WHAT NEEDS TO BE DONE:
Count how many lines below include the string "AIDL". Only that number should appear in the reply.

RECORDS PROVIDED:
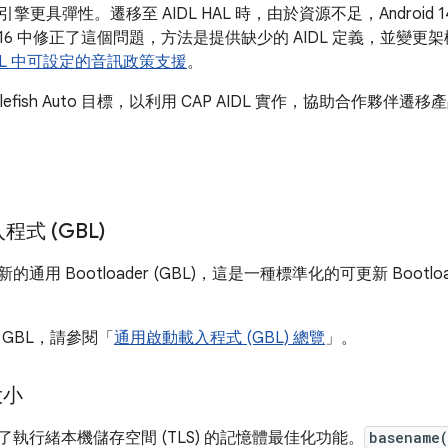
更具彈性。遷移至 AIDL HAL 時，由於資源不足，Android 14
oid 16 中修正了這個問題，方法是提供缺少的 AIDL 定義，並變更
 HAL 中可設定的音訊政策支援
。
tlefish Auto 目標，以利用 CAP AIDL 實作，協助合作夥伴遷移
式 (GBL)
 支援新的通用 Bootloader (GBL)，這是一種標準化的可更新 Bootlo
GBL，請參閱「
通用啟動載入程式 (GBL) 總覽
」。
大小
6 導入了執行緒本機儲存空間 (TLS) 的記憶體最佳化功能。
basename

...

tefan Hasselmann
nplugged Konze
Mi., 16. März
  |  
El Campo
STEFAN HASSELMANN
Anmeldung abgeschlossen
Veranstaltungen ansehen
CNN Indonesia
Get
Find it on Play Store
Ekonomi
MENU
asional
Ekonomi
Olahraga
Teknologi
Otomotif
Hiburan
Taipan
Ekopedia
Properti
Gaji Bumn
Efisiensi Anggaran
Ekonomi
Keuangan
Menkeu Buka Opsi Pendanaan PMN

WRITTEN REPLY:
3